The best advice I could give to someone who wants to become an actor is to find a mirror. Look into it and find the person you want to be, don’t make it up, FIND it. Go through all your imperfections, failures, and traumas to purge your depths and find a deeper you. BECOME the person you were meant to be. Acting is not just about getting on stage or in front of a camera to entertain people, that’s only a part of it. The most accurate definition of what it means to be an actor is to be brave, to take real life challenges and channel them into art. They say Art imitates life, and I say an actor reflects HUMANITY. Be real and most importantly be real with yourself first, before you spend a career trying to be believed as someone else.
What has been the most challenging aspect of being in the entertainment industry?
The most challenging aspect of being in this business is the business itself. You must first learn what the entertainment industry is, and there are many wheels and moving parts in this business that make this thing go round. Being an actor is only a small part of the collaboration process, and the business by far is the most intricate part. The expression time is money is something you don’t fully grasp until you’re on a set that takes millions of dollars to pull off. Imagining the magnitude of time, resources, people, planning, and expertise that goes into filmmaking only defines how much discipline and research that is required. Learning what it takes to be a part of this industry is crucial and one of the best things a young actor can do.
What does success look like for you?
Success to me looks like realized potential. Success is taking everything that God gave me and putting it to good use. Being able to feed my family off my gifts, and hopefully a couple of generations behind me too!
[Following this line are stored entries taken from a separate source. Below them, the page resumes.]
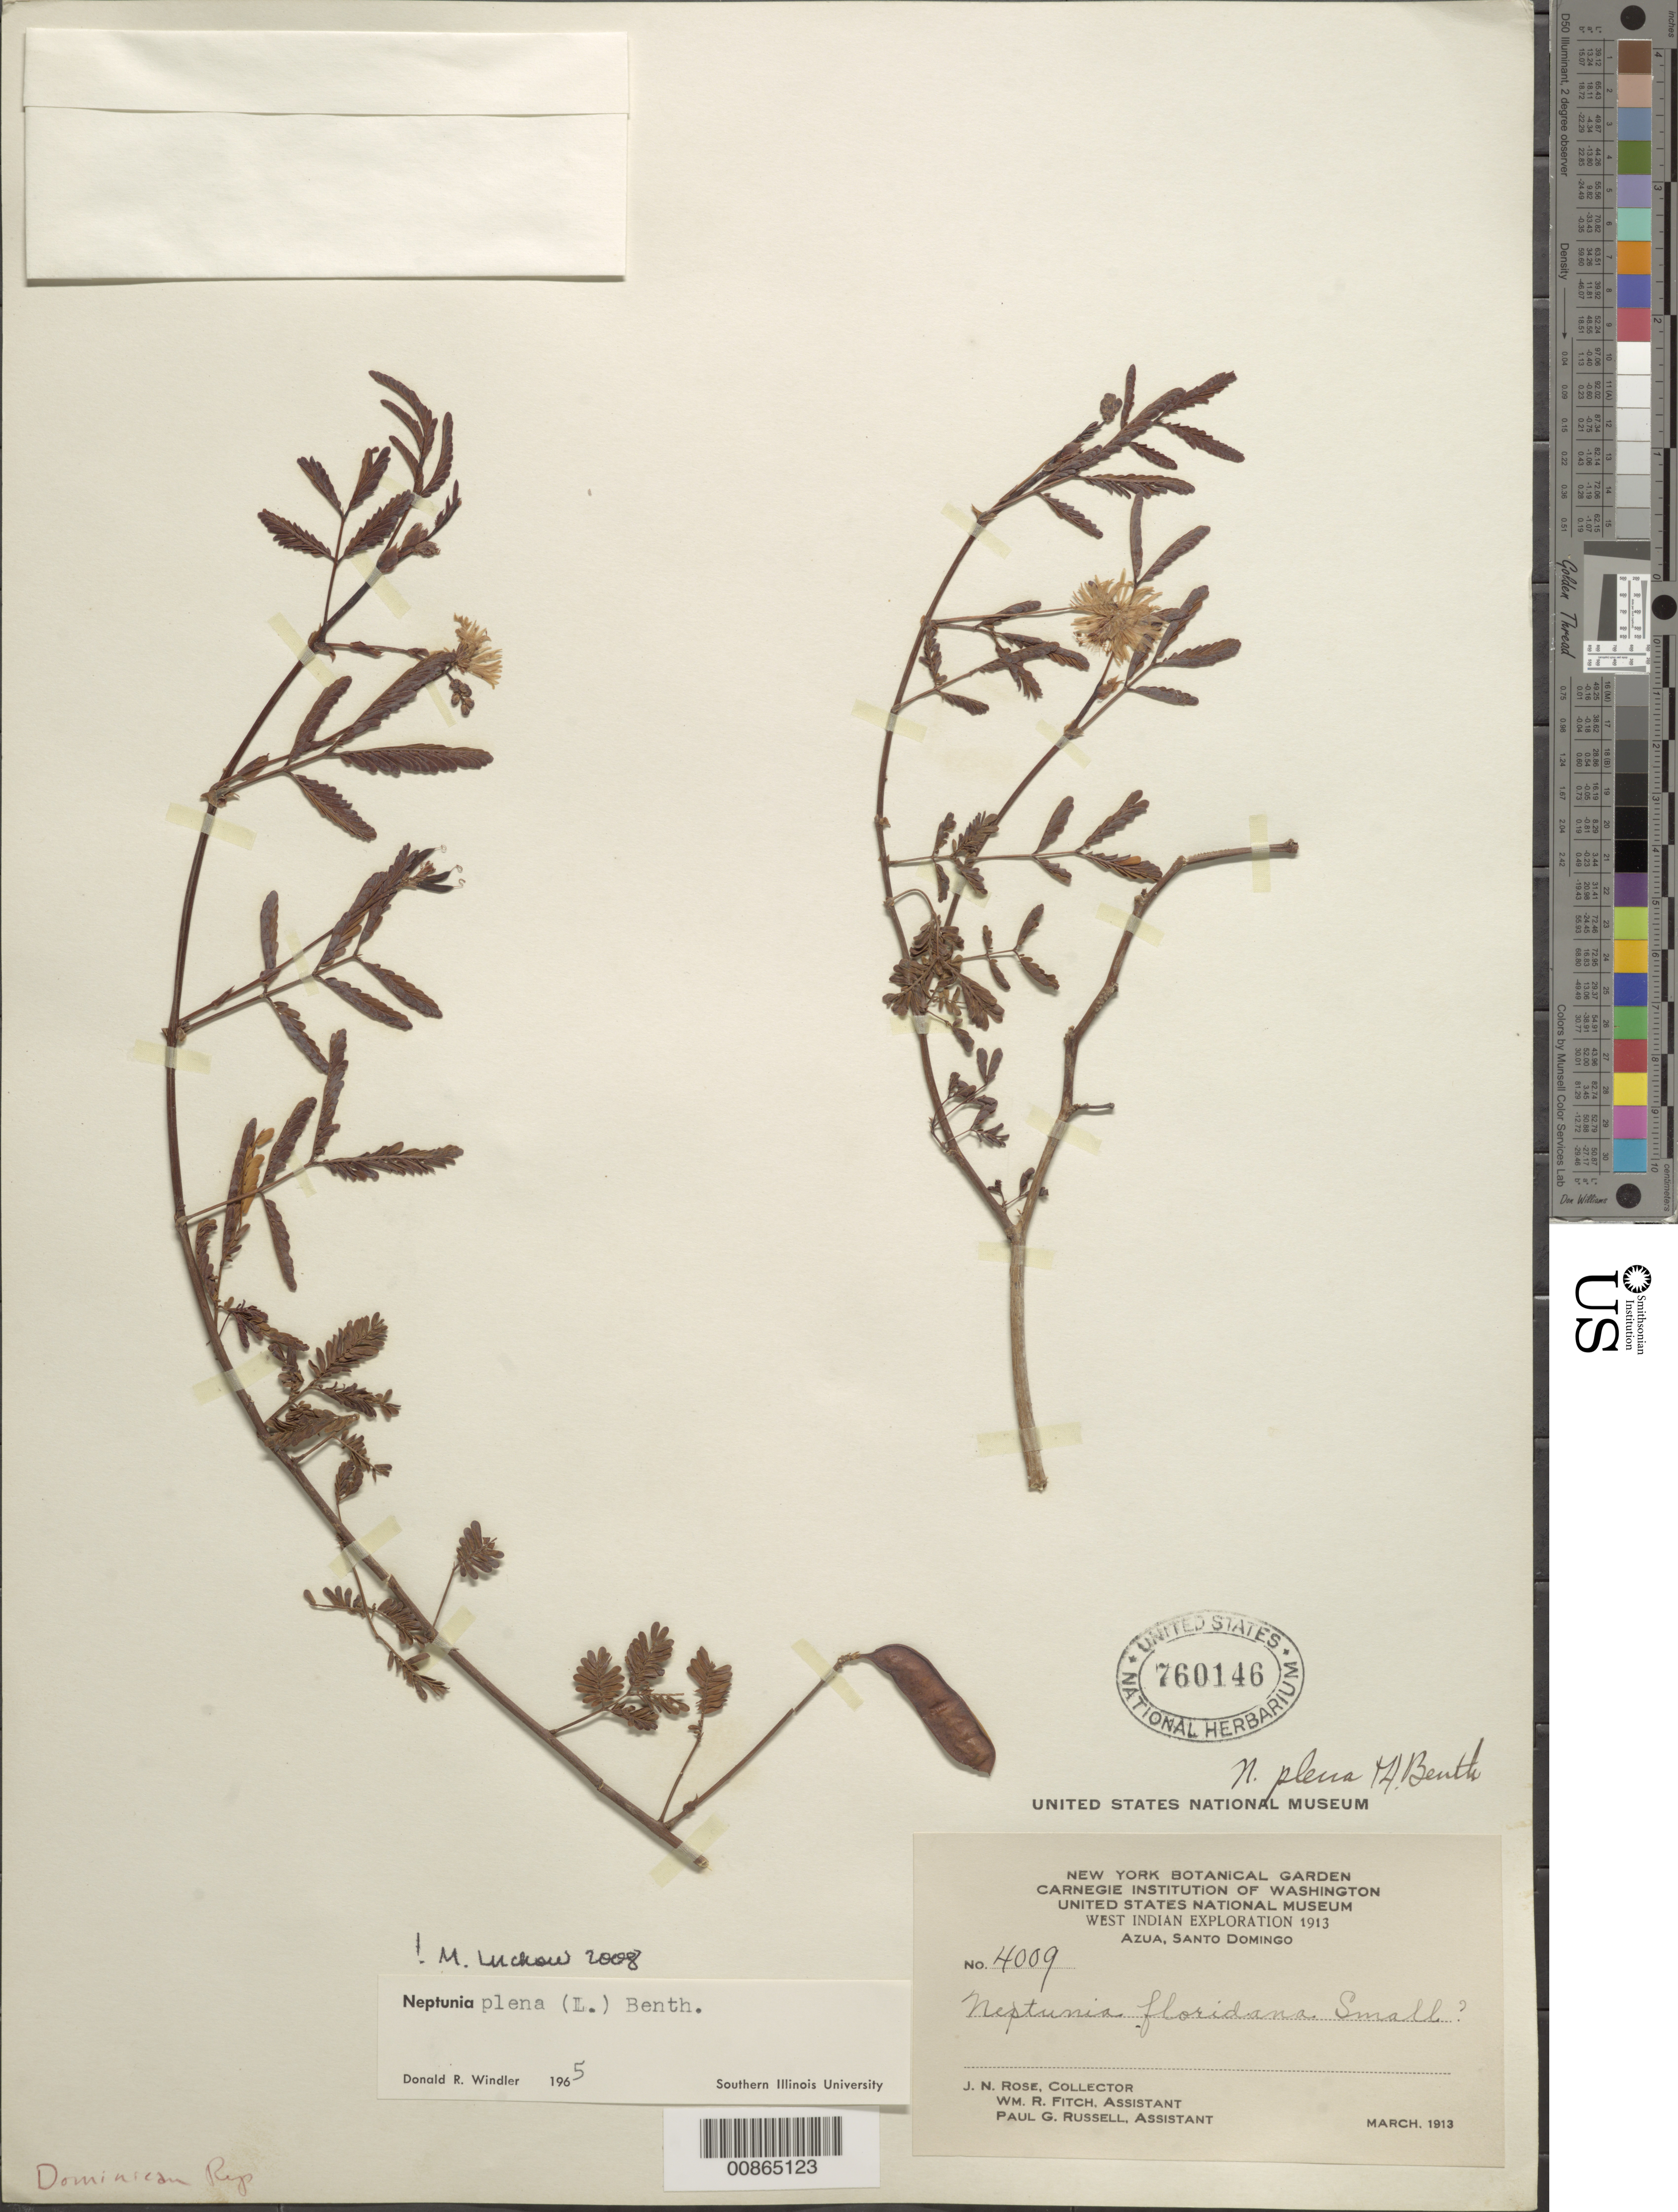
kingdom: Plantae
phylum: Tracheophyta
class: Magnoliopsida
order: Fabales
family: Fabaceae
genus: Neptunia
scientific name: Neptunia plena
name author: (L.) Benth.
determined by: Windler, D. R.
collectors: J. N. Rose, W. R. Fitch & P. G. Russell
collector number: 4009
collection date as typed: Mar 1913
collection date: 1913-03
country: Dominican Republic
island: Hispaniola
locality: Azua, Santo Domingo.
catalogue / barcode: US 760146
As young black kid from the south side of Chicago you realize that opportunities are not always afforded to everyone and that there’s different circumstances for people to access them. Those who do have a fair shot at an opportunity you have a genuine responsibility to maximize those opportunities and be the best you can for those who only wish to be in your shoes, or for those that sacrificed for you to have them. Being successful means taking everything God has dealt you, good bad, or worse, and daring to be great anyway. Leaving all fears behind and sharing your story with the world.
What can we expect next from you?
You can expect me to be in the lab writing and soon to be directing next, I want to foray into creating my own projects, one of which I have already begun in 2019 before the age of COVID. I started filming the pilot of my own scripted original comedy series that I intend to pitch to networks later this year entitled JU-jU. It is the comedic story of a superstitious screenwriter who derails from his Hollywood dreams after his childhood encounter with a Voodoo Priestess comes back to life in order to face his fears or success. So you can look out for that and more to come.
Jason Mimms began his career in Atlanta on B.E.T.’s “Hell Date” Season 2 while still a student at Clark Atlanta University, graduating class of 2008 with a B.A. in Theatre Arts. After college and with new commercial success he moved to Los Angeles with that momentum to further his career as a working actor.
Mimms is most known for his appearances in AllBLK Network’s “Stuck With You”, TruTv’s Laff Mobb’s “Laugh Tracks”, B.E.T’s “Boy Bye” and “Her Only Choice” along with several commercials, including a spot during Super Bowl LIII in 2019.
As a proud member of the Gamma Kappa Chapter of Kappa Alpha Psi Fraternity Inc. he continues to embody the CAU motto, “Find A Way or Make One,” creating his own comedy series, JU-jU.